それをなんとか立ち上がり、クリスは胸中で反芻する。
しかしその身は震え、もはや戦意などない。
「収納する。距離を」
三度、クリスの眼前に現れたジーク。
そしてその髪を掴み、ジークは光無き闇の双眸でクリスの目を見据える。
「ミえるか? てめぇに」
「俺の中に蠢く奴等の姿が」
【収納物】
世界中の魔物×∞
ルリとマリが喰われ続ける光景×1
崩れ落ち絶叫あげ再生を繰り返すゴウメイ×1
死の間際の断末魔×∞
………
……
…
ジークの瞳。
その奥に蠢くモノたち。
それに、クリスの精神が壊れていく。
"「かッ、神よ!! 聖女様!! 助けッ、このクリスを助けてください!! こッ、この化け物から!! このクリスを!!」"
口をパクパクさせ半狂乱になり、頭を抱え、ジークの眼差しから逃れようとするクリス。
しかし、ジークはその手を離さない。
「助けて欲しいか?」
「なら、希え」
【収納物】
神の手×1→0
ジークの背後。
そこに現れる、巨大な手。
それは紛れもなく、神の手のひら。
それに、クリスは願う。
心の底から、自分の救済を願った。
その胸中で、全ての思いをその贄として。
果たして、ジークはそれに応える。
「救済。俺からの救済」
「それはーー」
「てめぇが死ぬことだ」
目を見開く、クリス。
離される、ジークの手。
刹那。
ぐちゃッ
ごきぃッ
クリスの身体。
それが尋常ならざる力をもって壁に押し付けられ、肉片すらも残さず赤の染みとなってしまう。
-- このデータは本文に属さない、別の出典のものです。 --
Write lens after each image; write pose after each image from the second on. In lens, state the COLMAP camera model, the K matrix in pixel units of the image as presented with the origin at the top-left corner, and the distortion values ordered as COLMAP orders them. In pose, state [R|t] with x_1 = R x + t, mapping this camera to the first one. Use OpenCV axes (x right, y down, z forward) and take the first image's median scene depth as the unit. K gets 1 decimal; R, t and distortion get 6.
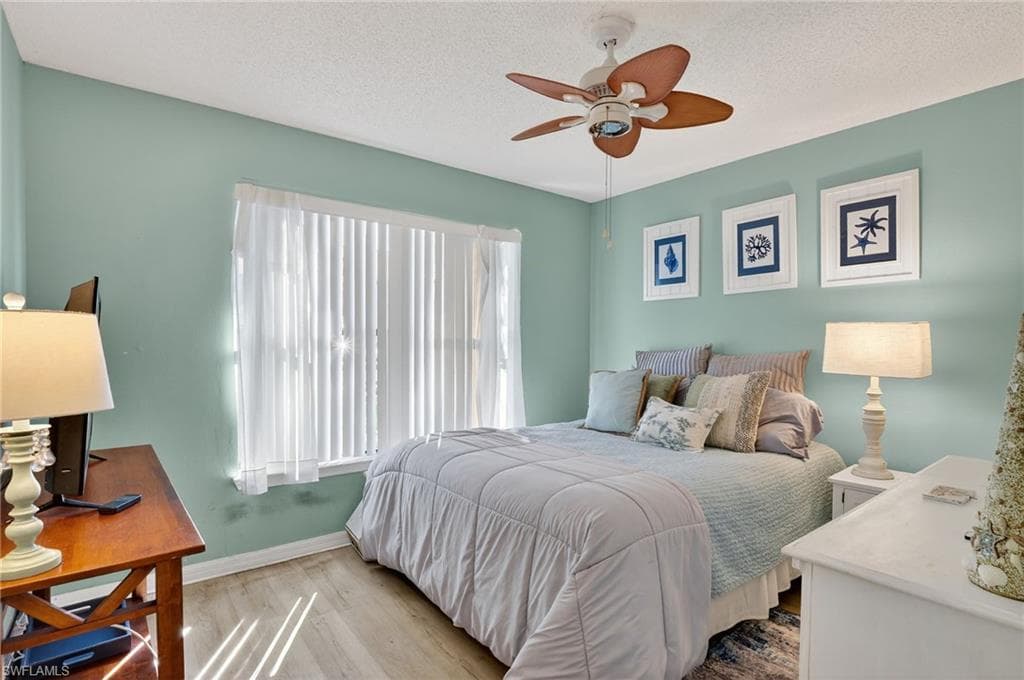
lens RADIAL K [[497.0, 0, 519.7], [0, 497.0, 345.3], [0, 0, 1]] dist [-0.014219, -0.002743]
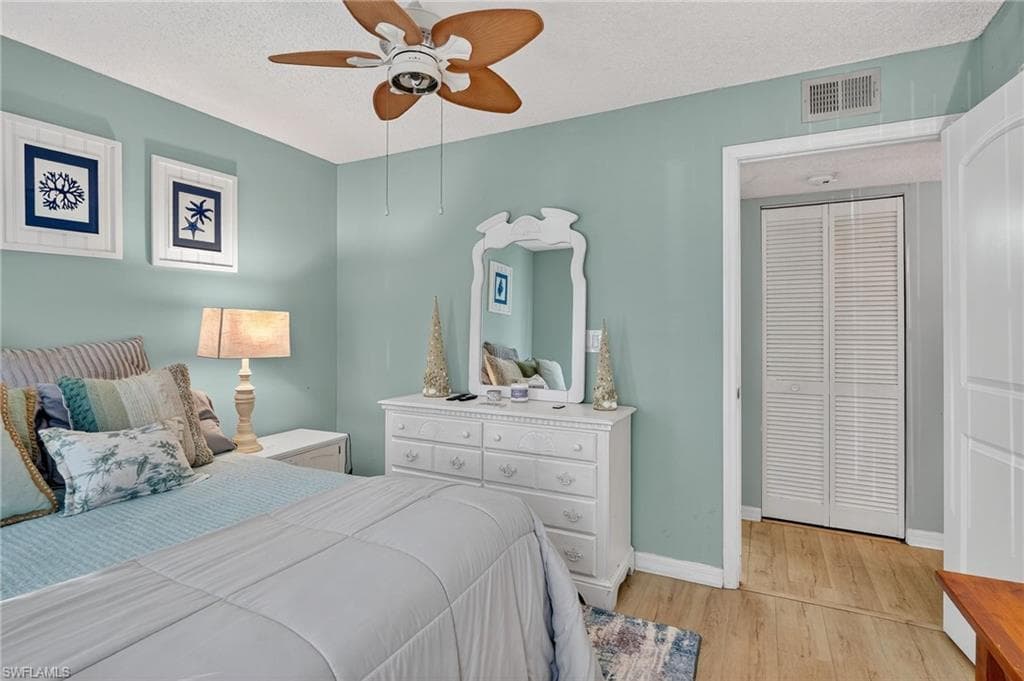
lens RADIAL K [[497.0, 0, 496.2], [0, 497.0, 322.0], [0, 0, 1]] dist [-0.014219, -0.002743]
pose [[-0.397640, 0.004556, 0.917530, -0.451265], [0.003260, 0.999988, -0.003552, -0.011532], [-0.917536, 0.001578, -0.397650, 0.821012]]
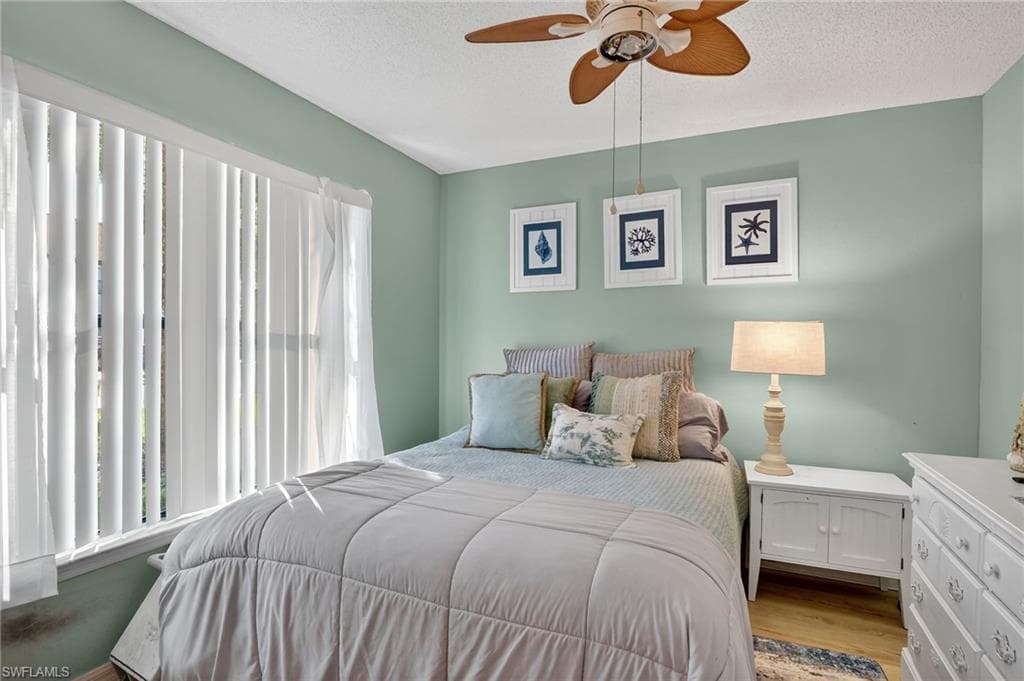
lens RADIAL K [[497.0, 0, 512.4], [0, 497.0, 340.5], [0, 0, 1]] dist [-0.014219, -0.002743]
pose [[0.893343, 0.000198, 0.449375, -0.199204], [0.000342, 0.999999, -0.001121, -0.004453], [-0.449375, 0.001155, 0.893342, 0.292552]]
そしてそこには、巨大な手形がくっきりと残り、まるで虫を潰したかのようになっていた。
それを見届け、ジークは踵を返す。
呼応し、神の手は再び収納されそこから消える。
足を前に進める、ジーク。
その意思の矛先。
それは既に、視線の先の扉の向こう。
そこ居る聖女に向けられていた。
〜〜〜
主祭壇。
そこに佇み、マリアは嗤う。
こちらに近づく、闇の気配。
それをその身に感じながら。
「ジーク。よくもまぁ、あのゴミクズがここまで」
響く声。
そこに慈愛などない。
あるのは、歪んだ思いのみ。
「まぁ、でも。ここでわたくしがあの負け組をブチ殺せば、世界は思いのまま。ふふふ。加えて、勇者様にひとつ貸しができますわ」
その声の余韻。
それを破るは、ジークの声。
「収納する。扉を」
マリアの視線の先の扉。
それが闇に包まれ消失し、ジークはそこに現れる。
ぺろりと唇を舐め、「ゴミ。ようやく、来たな」と呟き、獲物を見定めた獣のようにその眼光を鋭くするマリア。
マリアの身。
それを包む、金色の輝き。
それは、【神の裁き】を行使する聖女の力の具現化。
「来い、こいよ。さっさと、来い。ゴミ」
中指を立てる、マリア。
「いい気になるなよ、荷物持ち。てめぇはずっとゴミ。負け組。それは不変の理なのです。ご自身の理。それに抗ってはなりません」
汚い口調と綺麗な口調。
それを織り交ぜ、マリアはジークを小馬鹿にしたように拍手をし再び中指を立てた。
それに、ジークは呟く。
「収納する。その中指を」
途端。
立てられたマリアの中指。
それが闇に包まれ、消失。
同時に響く、マリアの悲鳴。
「ぎゃあああ!! 痛いッ、いだい!! ぐっくそ!! てめぇッ、なにをしやがったぁ!! このマリア様にぃッ、なにをしやがった!! 負け組ぃッ、なにをしやがったァ!!」
そんな悲鳴が響かせ、マリアはその顔に汗を滲ませる。